Dataset records:

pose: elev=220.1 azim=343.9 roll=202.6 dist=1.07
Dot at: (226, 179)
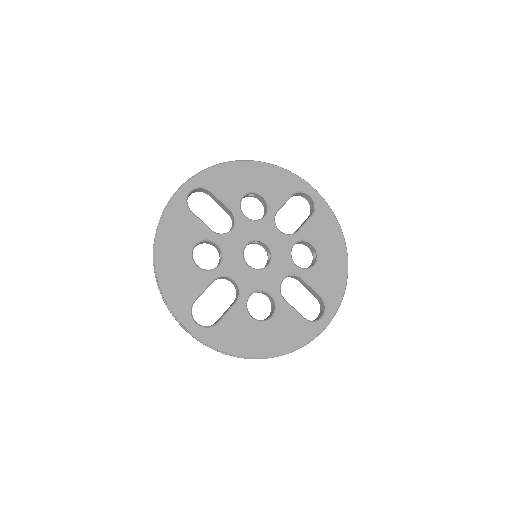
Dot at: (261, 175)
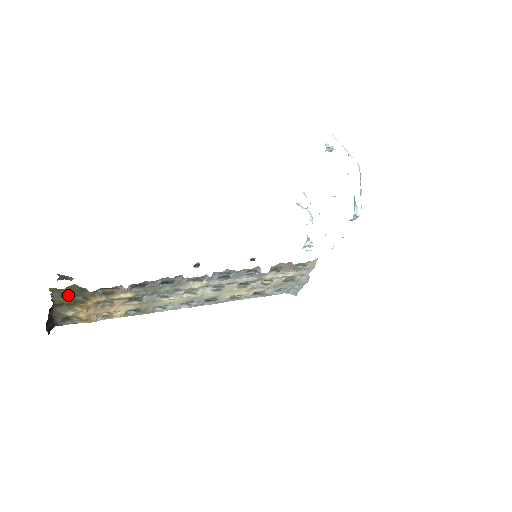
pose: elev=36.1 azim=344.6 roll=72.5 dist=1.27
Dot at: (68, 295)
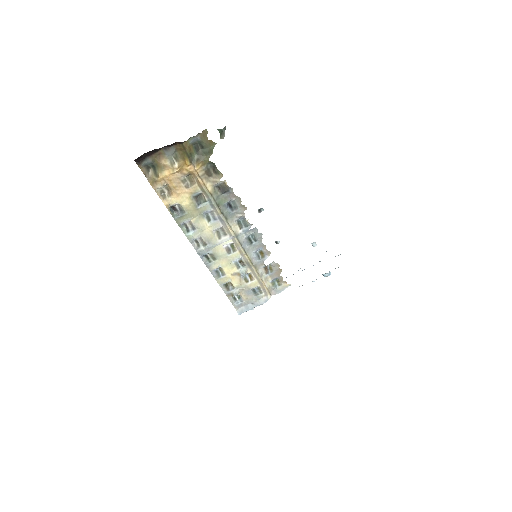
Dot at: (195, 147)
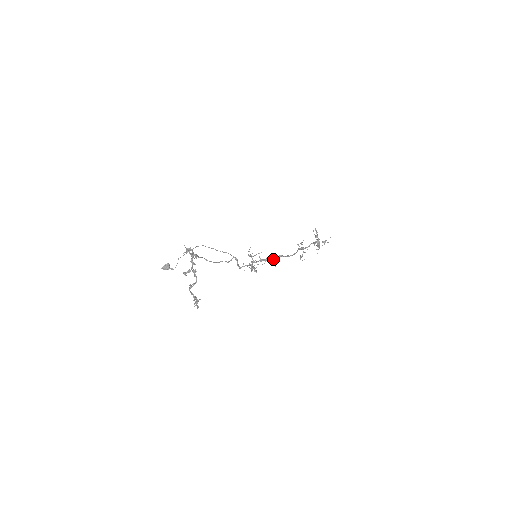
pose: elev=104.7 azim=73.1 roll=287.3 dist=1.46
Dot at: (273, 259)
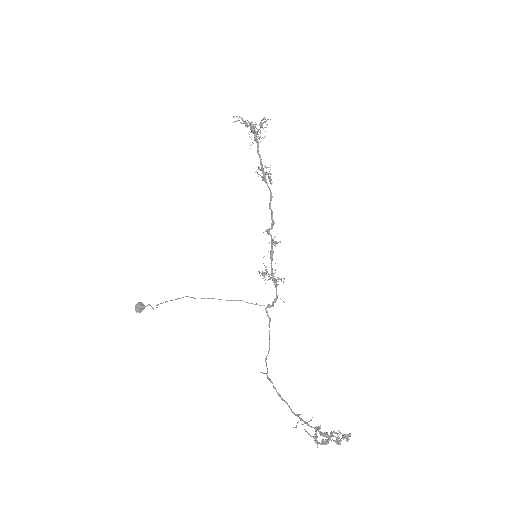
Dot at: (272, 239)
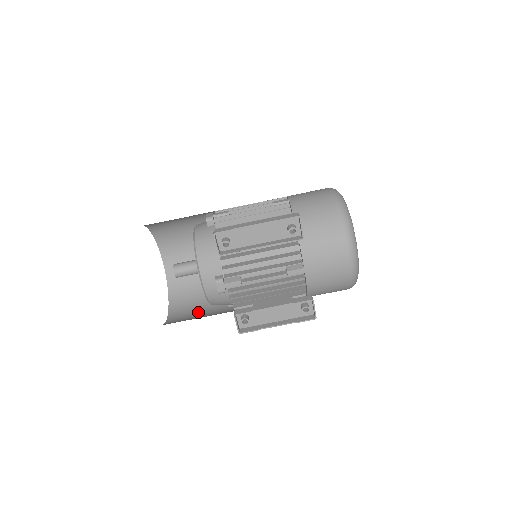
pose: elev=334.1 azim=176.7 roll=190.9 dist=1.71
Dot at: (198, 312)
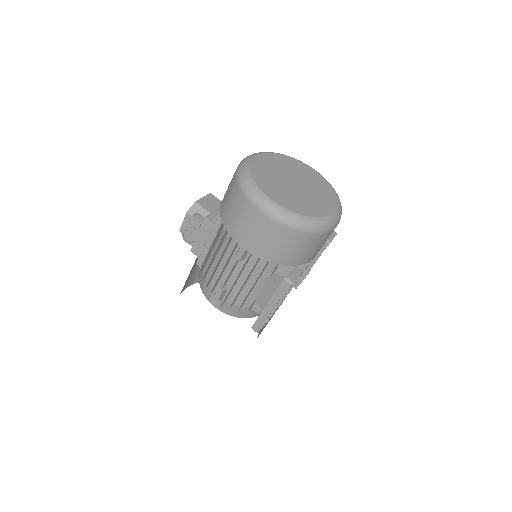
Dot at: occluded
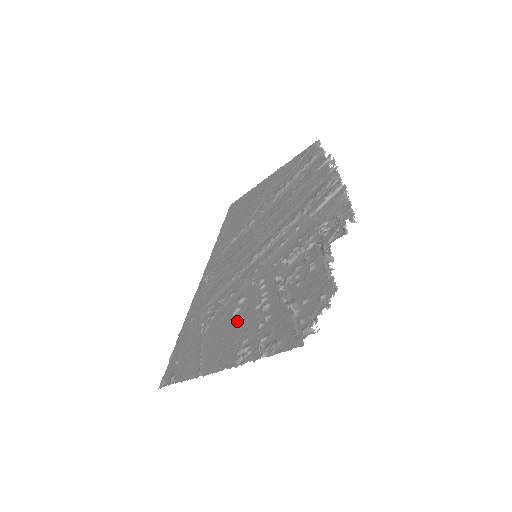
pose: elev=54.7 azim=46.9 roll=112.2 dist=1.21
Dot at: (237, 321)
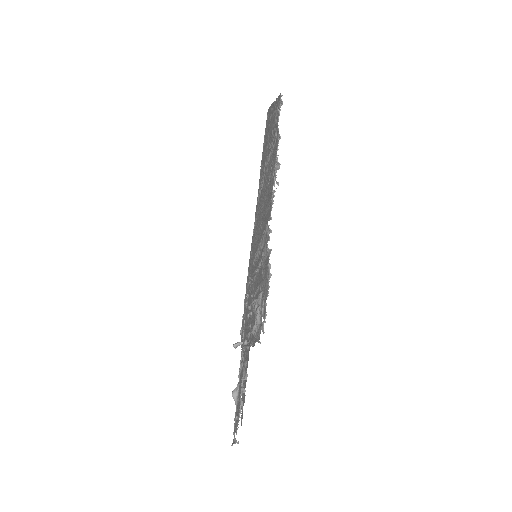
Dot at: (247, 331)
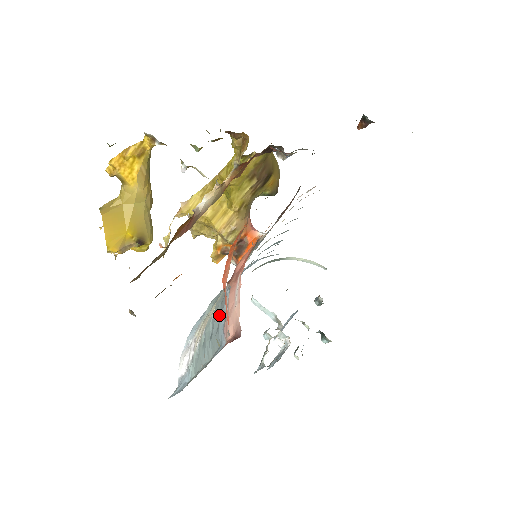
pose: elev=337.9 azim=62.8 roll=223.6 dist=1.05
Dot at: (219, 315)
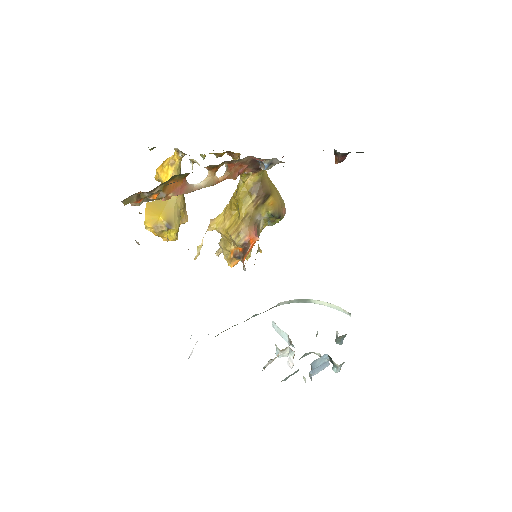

* Short exercise
Change every "dist" in the records to "distance" and reproduce the lines with nothing else altered. Omit the pictures from your answer.

* Written solution
pose: elev=220.1 azim=343.9 roll=202.6 distance=1.07
Dot at: (226, 179)
Dot at: (261, 175)
pose: elev=36.1 azim=344.6 roll=72.5 distance=1.27
Dot at: (68, 295)
Dot at: (195, 147)
pose: elev=104.7 azim=73.1 roll=287.3 distance=1.46
Dot at: (273, 259)
Dot at: (272, 239)
pose: elev=334.1 azim=176.7 roll=190.9 distance=1.71
Dot at: (198, 312)
Dot at: occluded
pose: elev=54.7 azim=46.9 roll=112.2 distance=1.21
Dot at: (237, 321)
Dot at: (247, 331)
pose: elev=337.9 azim=62.8 roll=223.6 distance=1.05
Dot at: (219, 315)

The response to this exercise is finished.